#### EXTRACT TO READ:

::::

Spike: We got a history, him and me. Fred: What? Spike: It was a long time ago. He was a young Watcher, fresh out of the academy when we crossed paths. It was a, what-you-call battle of wills and blood was spilled. Vendettas were sworn. It was a whole-- Fred: My God you're so full of crap. Spike: Yeah. Okay.

'Unleashed'


Spike's Bitches 38: Well, This Is Just...Neat.  

[NAFDA] Spike-centric discussion. Lusty, lewd (only occasionally crude), risqué (and frisqué), bawdy (Oh, lawdy!), flirty ('cuz we're purty), raunchy talk inside. Caveat lector.


Trudy Booth - Nov 15, 2007 7:09:30 am PST #4184 of 10002
Greece's financial crisis threatens to take down all of Western civilization - a civilization they themselves founded. A rather tragic irony - which is something they also invented. - Jon Stewart

For instance, thinking one's mother is a bloody cow for no reason other than she's there is not healthy.

I think its perfectly reasonable, she's certainly been a bloody cow without you getting annoyed. It all balances out.


Emily - Nov 15, 2007 7:11:42 am PST #4185 of 10002
"In the equation E = mc⬧, c⬧ is a pretty big honking number." - Scola

Students are tested regularly in multiple areas and are promoted to more challenging course work as their skills improve.

::::

#### RECORD SET:
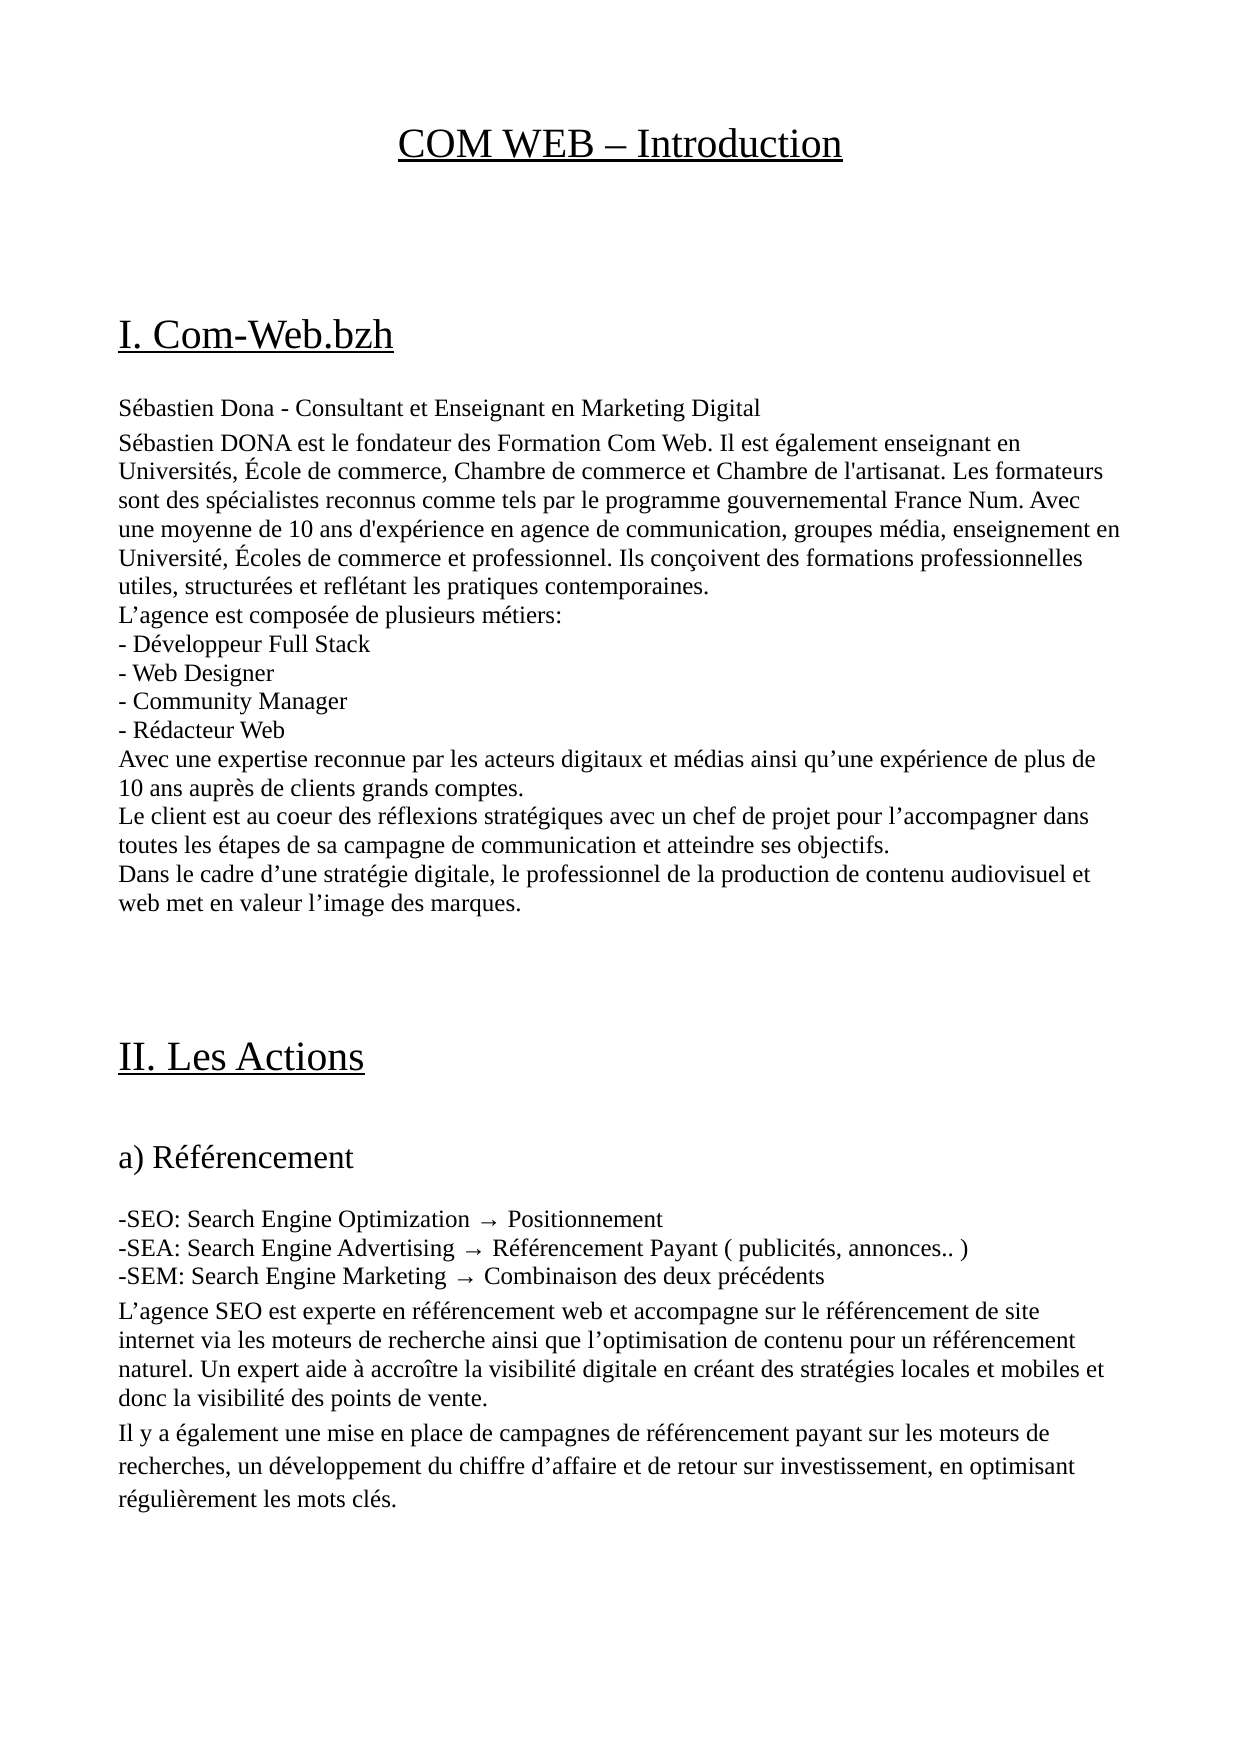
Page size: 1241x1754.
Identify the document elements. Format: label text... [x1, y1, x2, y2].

subtitle Sébastien Dona - Consultant et Enseignant en Marketing Digital [118, 393, 1122, 421]
subtitle L’agence SEO est experte en référencement web et accompagne sur le référencement de site internet via les moteurs de recherche ainsi que l’optimisation de contenu pour un référencement naturel. Un expert aide à accroître la visibilité digitale en créant des stratégies locales et mobiles et donc la visibilité des points de vente. [118, 1296, 1122, 1411]
text - Community Manager [118, 686, 1122, 715]
text a) Référencement [118, 1137, 1122, 1175]
text - Rédacteur Web [118, 715, 1122, 744]
text - Développeur Full Stack [118, 629, 1122, 658]
text Le client est au coeur des réflexions stratégiques avec un chef de projet pour l’accompagner dans toutes les étapes de sa campagne de communication et atteindre ses objectifs. [118, 801, 1122, 859]
text L’agence est composée de plusieurs métiers: [118, 600, 1122, 629]
text Sébastien DONA est le fondateur des Formation Com Web. Il est également enseignant en Universités, École de commerce, Chambre de commerce et Chambre de l'artisanat. Les formateurs sont des spécialistes reconnus comme tels par le programme gouvernemental France Num. Avec une moyenne de 10 ans d'expérience en agence de communication, groupes média, enseignement en Université, Écoles de commerce et professionnel. Ils conçoivent des formations professionnelles utiles, structurées et reflétant les pratiques contemporaines. [118, 428, 1122, 600]
text I. Com-Web.bzh [118, 310, 1122, 358]
text -SEA: Search Engine Advertising → Référencement Payant ( publicités, annonces.. ) [118, 1233, 1122, 1261]
text -SEO: Search Engine Optimization → Positionnement [118, 1204, 1122, 1233]
text - Web Designer [118, 658, 1122, 686]
text II. Les Actions [118, 1031, 1122, 1079]
text Avec une expertise reconnue par les acteurs digitaux et médias ainsi qu’une expérience de plus de 10 ans auprès de clients grands comptes. [118, 744, 1122, 801]
text -SEM: Search Engine Marketing → Combinaison des deux précédents [118, 1261, 1122, 1290]
text Il y a également une mise en place de campagnes de référencement payant sur les moteurs de recherches, un développement du chiffre d’affaire et de retour sur investissement, en optimisant régulièrement les mots clés. [118, 1418, 1122, 1512]
text Dans le cadre d’une stratégie digitale, le professionnel de la production de contenu audiovisuel et web met en valeur l’image des marques. [118, 859, 1122, 916]
text COM WEB – Introduction [118, 118, 1122, 166]
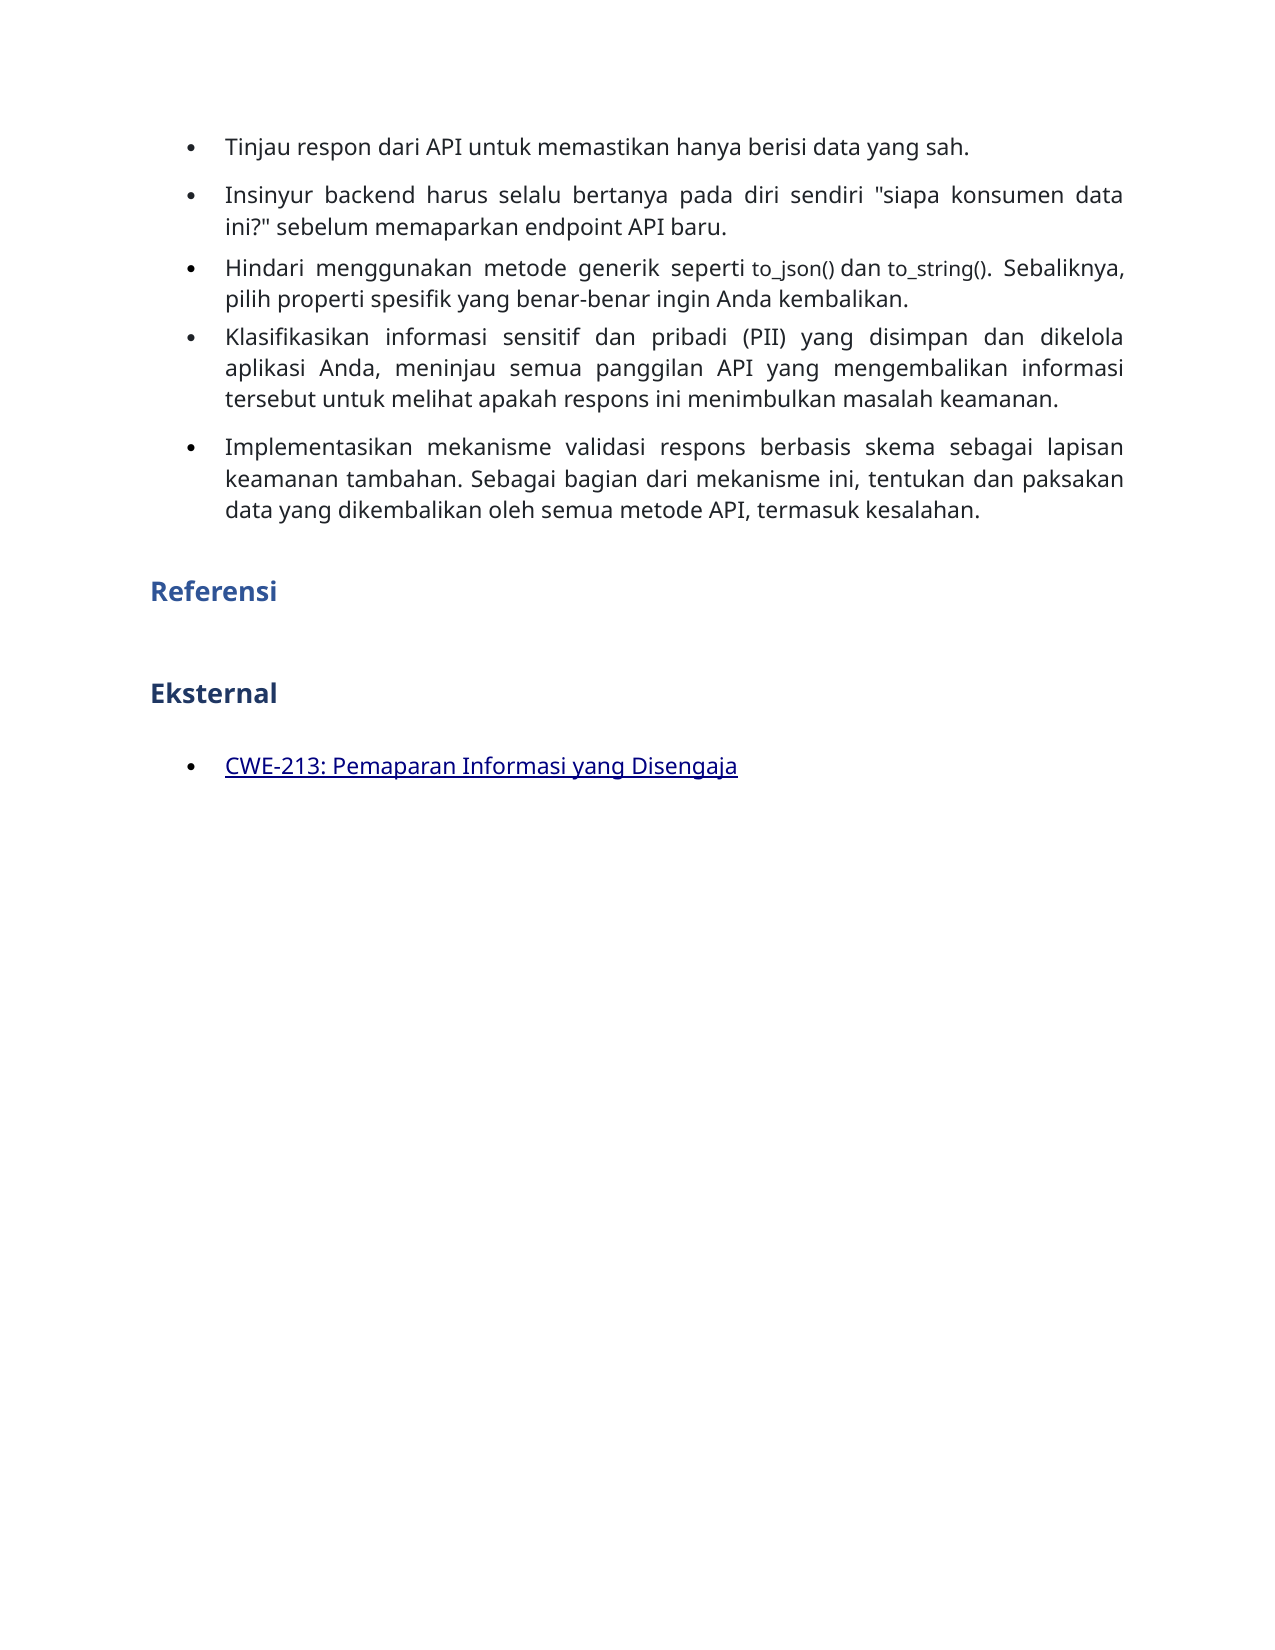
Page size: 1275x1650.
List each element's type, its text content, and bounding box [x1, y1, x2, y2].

::::

#### YOUR TASKS:
1. In the Spike discussion thread, why does Trudy Booth's reply call it perfectly reasonable to think one's mother is a bloody cow for no reason other than she's there? Answer in one to three sentences.
2. From the Spike discussion thread, reproduce the passage starting at "Spike's Bitches 38: Well, This" and ending at "all balances out.".

#### ANSWERS TO EACH TASK:
1. The mother has certainly been a bloody cow at times without the person getting annoyed. So the unprovoked thought makes up for those times, and it all balances out.

2.
Spike's Bitches 38: Well, This Is Just...Neat.  

[NAFDA] Spike-centric discussion. Lusty, lewd (only occasionally crude), risqué (and frisqué), bawdy (Oh, lawdy!), flirty ('cuz we're purty), raunchy talk inside. Caveat lector.


Trudy Booth - Nov 15, 2007 7:09:30 am PST #4184 of 10002
Greece's financial crisis threatens to take down all of Western civilization - a civilization they themselves founded. A rather tragic irony - which is something they also invented. - Jon Stewart

For instance, thinking one's mother is a bloody cow for no reason other than she's there is not healthy.

I think its perfectly reasonable, she's certainly been a bloody cow without you getting annoyed. It all balances out.